### What is expected
Each line of the data below that contains "yChannelSelector" must be copied.

(Collected data entries)
+ + + +

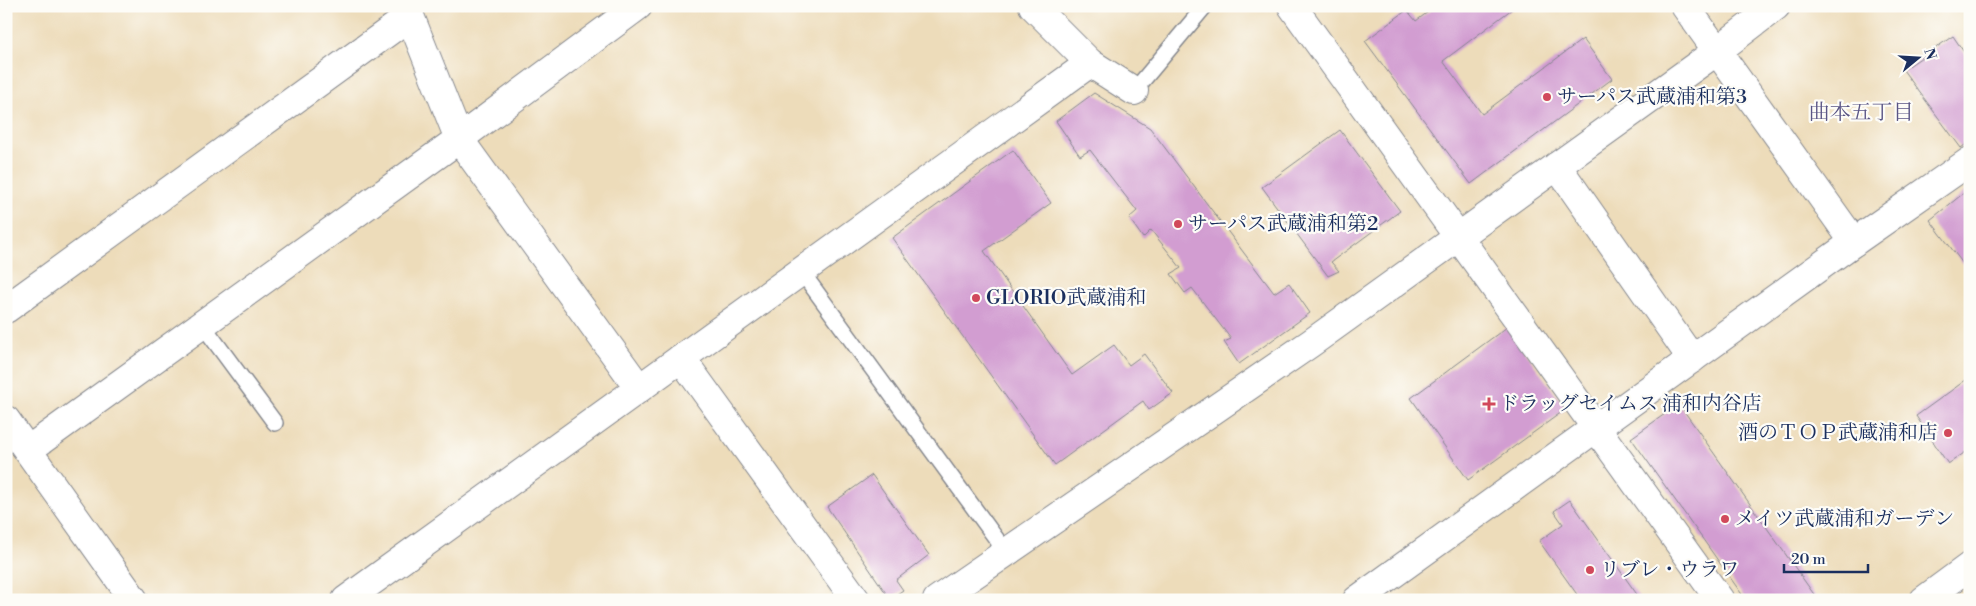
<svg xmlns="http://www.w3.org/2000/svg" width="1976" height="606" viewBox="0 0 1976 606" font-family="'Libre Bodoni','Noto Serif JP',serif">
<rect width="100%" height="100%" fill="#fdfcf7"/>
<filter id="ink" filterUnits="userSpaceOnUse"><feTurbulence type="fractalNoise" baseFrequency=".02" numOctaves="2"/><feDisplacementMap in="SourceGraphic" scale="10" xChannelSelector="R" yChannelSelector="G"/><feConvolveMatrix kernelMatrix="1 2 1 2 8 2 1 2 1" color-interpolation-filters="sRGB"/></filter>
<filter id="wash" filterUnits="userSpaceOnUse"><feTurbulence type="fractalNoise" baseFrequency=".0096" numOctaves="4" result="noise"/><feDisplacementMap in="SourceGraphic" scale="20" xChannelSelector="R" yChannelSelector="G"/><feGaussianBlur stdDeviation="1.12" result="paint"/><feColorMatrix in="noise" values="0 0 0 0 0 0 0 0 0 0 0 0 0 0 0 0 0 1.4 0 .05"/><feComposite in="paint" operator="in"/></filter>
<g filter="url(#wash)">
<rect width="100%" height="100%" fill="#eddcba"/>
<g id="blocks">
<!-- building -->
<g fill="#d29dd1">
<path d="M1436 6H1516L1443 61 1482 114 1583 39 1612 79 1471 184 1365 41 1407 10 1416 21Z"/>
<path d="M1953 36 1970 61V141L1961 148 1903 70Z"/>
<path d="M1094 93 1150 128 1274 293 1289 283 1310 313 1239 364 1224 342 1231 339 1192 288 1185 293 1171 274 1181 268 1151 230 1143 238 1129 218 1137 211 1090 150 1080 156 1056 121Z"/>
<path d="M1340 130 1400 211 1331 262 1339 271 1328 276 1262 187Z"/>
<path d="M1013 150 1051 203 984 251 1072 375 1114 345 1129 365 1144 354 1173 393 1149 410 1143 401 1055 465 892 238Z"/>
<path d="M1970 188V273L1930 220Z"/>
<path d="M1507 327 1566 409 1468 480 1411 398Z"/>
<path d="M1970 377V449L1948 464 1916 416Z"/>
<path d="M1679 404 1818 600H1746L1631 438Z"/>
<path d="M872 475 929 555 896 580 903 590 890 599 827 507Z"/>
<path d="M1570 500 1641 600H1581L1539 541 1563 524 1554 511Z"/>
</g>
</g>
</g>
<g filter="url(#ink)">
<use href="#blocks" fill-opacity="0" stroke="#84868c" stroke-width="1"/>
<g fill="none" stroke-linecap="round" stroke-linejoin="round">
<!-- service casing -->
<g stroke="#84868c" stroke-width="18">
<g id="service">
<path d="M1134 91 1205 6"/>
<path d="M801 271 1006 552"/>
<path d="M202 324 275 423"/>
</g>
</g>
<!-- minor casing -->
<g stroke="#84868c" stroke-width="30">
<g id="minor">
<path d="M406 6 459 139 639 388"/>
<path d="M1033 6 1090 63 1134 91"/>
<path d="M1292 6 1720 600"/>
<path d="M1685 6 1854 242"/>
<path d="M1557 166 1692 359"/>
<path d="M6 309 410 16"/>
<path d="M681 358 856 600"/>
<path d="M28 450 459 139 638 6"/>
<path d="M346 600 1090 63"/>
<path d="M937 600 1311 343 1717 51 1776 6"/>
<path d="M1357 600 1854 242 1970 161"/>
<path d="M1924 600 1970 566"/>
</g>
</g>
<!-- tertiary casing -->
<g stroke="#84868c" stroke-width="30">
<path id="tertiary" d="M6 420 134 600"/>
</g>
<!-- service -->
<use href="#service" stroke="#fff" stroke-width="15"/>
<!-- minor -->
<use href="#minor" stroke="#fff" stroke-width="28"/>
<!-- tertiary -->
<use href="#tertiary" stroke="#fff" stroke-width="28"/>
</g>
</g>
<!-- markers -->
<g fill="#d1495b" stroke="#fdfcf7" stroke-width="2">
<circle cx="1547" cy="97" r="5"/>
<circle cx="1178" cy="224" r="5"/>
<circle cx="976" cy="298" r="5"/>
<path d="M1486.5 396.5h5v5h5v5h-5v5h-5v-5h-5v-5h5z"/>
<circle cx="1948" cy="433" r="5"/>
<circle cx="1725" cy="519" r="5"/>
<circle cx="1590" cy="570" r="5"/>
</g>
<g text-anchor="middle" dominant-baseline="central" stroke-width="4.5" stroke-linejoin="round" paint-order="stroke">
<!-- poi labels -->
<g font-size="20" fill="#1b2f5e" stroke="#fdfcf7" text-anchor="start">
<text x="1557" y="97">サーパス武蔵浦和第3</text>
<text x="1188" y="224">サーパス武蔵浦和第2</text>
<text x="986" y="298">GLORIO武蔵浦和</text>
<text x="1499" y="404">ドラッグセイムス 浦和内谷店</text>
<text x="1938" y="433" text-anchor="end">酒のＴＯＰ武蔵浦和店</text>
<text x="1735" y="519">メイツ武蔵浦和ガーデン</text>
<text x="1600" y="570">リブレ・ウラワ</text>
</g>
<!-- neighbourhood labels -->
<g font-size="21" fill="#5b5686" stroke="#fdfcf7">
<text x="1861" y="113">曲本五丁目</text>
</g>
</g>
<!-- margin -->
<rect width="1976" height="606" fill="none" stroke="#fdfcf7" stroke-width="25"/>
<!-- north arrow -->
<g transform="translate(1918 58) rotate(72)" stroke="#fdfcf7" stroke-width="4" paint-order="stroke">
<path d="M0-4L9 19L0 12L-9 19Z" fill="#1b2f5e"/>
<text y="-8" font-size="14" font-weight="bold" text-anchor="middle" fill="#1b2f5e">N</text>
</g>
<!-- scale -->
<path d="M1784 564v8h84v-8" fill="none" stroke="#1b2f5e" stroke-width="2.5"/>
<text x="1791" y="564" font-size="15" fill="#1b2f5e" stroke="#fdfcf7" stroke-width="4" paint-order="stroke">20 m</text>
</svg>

+ + + +

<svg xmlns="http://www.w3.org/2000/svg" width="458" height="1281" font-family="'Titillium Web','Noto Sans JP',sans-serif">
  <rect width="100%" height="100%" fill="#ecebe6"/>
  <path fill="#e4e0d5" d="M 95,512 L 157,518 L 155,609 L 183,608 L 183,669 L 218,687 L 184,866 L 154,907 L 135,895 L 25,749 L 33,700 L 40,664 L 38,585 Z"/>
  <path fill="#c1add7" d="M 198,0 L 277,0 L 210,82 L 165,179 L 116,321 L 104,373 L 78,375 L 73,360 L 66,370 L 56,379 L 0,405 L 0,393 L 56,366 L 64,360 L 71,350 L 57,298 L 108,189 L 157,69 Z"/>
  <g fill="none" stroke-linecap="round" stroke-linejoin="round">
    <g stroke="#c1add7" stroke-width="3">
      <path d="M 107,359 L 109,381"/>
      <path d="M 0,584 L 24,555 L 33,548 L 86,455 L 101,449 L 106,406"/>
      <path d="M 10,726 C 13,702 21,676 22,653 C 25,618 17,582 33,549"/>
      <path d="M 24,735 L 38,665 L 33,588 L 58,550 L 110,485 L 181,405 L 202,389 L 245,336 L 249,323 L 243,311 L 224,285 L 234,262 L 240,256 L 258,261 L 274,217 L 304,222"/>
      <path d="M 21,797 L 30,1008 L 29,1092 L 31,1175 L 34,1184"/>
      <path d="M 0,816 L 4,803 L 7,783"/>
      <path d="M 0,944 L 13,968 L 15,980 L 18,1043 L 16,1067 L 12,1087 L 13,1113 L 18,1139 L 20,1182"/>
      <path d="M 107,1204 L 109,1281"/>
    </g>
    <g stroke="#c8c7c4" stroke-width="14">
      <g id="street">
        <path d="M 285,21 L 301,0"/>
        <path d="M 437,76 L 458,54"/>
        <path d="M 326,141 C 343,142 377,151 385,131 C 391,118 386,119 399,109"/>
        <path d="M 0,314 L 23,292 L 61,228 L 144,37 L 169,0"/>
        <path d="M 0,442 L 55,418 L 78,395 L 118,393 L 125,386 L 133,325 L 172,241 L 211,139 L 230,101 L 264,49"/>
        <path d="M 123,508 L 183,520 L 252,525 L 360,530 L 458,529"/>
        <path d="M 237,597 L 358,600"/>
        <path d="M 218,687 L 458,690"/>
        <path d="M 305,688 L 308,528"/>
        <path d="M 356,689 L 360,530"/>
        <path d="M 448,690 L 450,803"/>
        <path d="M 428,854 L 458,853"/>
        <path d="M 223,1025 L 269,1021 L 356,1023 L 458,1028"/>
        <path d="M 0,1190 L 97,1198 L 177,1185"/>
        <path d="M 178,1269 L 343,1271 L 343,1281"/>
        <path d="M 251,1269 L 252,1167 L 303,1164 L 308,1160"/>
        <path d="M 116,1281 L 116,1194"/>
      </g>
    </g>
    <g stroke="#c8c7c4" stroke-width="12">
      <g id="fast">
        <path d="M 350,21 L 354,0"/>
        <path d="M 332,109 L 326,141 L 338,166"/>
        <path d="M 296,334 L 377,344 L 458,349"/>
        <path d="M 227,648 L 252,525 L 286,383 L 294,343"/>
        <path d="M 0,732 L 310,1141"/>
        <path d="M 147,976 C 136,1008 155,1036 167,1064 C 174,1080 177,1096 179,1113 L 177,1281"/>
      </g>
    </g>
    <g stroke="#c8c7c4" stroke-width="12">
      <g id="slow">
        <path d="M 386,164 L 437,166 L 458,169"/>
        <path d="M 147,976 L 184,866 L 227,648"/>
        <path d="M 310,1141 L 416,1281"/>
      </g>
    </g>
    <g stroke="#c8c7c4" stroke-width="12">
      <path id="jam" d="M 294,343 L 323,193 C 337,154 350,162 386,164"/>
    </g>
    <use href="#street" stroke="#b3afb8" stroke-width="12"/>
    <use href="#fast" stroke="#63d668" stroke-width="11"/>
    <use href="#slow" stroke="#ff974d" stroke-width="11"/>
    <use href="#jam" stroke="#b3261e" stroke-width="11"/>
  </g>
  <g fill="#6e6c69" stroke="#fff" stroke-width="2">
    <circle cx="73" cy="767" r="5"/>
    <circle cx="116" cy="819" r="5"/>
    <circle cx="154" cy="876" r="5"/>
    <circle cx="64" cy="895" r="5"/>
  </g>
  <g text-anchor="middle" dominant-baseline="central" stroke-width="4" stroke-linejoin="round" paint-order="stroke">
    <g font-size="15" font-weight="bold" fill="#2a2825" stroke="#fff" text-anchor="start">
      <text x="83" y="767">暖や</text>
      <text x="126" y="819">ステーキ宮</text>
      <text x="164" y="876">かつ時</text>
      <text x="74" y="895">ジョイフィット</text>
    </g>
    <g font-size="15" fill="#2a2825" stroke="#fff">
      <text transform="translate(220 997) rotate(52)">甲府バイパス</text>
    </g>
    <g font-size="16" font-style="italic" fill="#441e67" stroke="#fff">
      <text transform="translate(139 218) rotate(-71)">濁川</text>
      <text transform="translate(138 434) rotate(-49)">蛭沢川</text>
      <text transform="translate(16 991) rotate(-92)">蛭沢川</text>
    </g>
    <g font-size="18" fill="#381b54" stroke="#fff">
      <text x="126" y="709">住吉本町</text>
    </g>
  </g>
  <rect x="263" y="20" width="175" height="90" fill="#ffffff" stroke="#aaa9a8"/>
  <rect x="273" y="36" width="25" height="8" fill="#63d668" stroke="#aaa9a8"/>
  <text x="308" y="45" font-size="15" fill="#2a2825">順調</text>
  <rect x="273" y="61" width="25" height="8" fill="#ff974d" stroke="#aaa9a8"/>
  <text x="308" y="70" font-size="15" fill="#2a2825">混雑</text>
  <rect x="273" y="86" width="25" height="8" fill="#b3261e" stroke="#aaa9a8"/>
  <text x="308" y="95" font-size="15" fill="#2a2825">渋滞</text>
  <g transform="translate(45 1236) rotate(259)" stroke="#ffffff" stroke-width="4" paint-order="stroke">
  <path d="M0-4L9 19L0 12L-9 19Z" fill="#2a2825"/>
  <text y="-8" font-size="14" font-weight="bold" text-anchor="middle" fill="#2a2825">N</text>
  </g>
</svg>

+ + + +

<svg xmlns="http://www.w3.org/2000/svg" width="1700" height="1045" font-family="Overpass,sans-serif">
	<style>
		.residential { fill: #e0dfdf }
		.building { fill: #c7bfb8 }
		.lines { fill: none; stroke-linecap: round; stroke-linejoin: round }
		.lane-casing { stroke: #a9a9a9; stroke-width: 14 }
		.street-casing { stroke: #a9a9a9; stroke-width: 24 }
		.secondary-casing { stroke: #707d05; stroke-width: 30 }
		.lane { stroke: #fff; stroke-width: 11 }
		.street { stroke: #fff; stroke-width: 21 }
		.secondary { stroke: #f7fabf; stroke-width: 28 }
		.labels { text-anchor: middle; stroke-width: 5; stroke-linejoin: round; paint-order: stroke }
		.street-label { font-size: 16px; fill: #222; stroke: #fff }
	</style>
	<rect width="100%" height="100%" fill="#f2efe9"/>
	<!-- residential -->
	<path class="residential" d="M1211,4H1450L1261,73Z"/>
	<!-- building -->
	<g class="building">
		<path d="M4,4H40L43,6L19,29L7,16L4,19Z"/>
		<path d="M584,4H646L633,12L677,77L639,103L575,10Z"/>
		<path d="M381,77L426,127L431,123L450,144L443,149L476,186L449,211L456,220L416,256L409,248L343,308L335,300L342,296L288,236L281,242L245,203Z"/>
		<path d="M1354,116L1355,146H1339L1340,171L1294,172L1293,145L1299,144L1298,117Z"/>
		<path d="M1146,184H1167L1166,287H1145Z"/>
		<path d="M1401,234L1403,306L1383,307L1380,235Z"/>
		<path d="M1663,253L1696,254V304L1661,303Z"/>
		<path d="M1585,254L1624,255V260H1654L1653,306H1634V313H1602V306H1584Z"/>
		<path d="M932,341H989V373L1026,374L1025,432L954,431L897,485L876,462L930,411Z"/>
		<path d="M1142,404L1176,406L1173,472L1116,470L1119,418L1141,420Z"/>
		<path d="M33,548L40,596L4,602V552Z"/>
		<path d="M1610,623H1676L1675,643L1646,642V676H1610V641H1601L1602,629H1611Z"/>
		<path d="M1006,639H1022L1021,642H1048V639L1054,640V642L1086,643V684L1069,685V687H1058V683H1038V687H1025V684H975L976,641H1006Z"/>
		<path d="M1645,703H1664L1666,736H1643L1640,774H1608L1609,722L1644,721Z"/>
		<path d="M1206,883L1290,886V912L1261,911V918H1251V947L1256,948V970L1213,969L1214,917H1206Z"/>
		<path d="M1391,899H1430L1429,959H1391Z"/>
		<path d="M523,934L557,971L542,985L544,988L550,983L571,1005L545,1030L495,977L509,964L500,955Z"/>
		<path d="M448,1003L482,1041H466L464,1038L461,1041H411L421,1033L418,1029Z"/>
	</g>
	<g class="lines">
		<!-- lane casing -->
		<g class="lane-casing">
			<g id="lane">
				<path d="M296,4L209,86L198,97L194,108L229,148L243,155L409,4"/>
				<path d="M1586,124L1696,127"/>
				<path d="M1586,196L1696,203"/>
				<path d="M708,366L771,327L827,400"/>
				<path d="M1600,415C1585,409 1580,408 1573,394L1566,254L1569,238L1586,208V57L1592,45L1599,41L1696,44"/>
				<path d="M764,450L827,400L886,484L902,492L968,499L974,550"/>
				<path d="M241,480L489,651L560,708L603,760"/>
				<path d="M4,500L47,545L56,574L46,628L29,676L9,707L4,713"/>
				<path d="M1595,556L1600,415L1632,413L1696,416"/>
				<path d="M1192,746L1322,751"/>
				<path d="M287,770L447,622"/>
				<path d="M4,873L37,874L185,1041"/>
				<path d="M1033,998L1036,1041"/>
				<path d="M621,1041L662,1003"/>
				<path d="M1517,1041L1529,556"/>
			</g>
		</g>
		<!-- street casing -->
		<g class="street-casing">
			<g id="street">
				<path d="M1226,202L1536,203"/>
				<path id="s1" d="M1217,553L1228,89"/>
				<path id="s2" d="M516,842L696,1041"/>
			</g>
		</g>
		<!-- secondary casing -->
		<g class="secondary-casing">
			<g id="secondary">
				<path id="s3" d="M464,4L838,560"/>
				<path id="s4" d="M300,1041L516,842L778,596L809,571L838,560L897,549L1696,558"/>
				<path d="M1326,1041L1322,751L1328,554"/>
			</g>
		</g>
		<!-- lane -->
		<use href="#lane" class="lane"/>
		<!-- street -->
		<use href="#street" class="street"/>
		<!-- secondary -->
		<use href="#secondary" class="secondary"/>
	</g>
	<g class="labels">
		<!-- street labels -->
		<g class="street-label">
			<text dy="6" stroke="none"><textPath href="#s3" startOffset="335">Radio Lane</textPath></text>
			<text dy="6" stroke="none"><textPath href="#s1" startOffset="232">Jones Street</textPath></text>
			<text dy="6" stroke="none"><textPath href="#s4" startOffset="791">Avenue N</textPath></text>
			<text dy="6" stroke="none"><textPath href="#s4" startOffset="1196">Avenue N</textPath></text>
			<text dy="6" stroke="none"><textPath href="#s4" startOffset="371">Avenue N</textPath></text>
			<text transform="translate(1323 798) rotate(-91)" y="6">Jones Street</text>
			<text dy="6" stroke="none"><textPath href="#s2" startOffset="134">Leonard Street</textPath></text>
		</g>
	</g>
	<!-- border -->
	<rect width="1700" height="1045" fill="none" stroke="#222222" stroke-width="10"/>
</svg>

+ + + +

### Written response
<filter id="ink" filterUnits="userSpaceOnUse"><feTurbulence type="fractalNoise" baseFrequency=".02" numOctaves="2"/><feDisplacementMap in="SourceGraphic" scale="10" xChannelSelector="R" yChannelSelector="G"/><feConvolveMatrix kernelMatrix="1 2 1 2 8 2 1 2 1" color-interpolation-filters="sRGB"/></filter>
<filter id="wash" filterUnits="userSpaceOnUse"><feTurbulence type="fractalNoise" baseFrequency=".0096" numOctaves="4" result="noise"/><feDisplacementMap in="SourceGraphic" scale="20" xChannelSelector="R" yChannelSelector="G"/><feGaussianBlur stdDeviation="1.12" result="paint"/><feColorMatrix in="noise" values="0 0 0 0 0 0 0 0 0 0 0 0 0 0 0 0 0 1.4 0 .05"/><feComposite in="paint" operator="in"/></filter>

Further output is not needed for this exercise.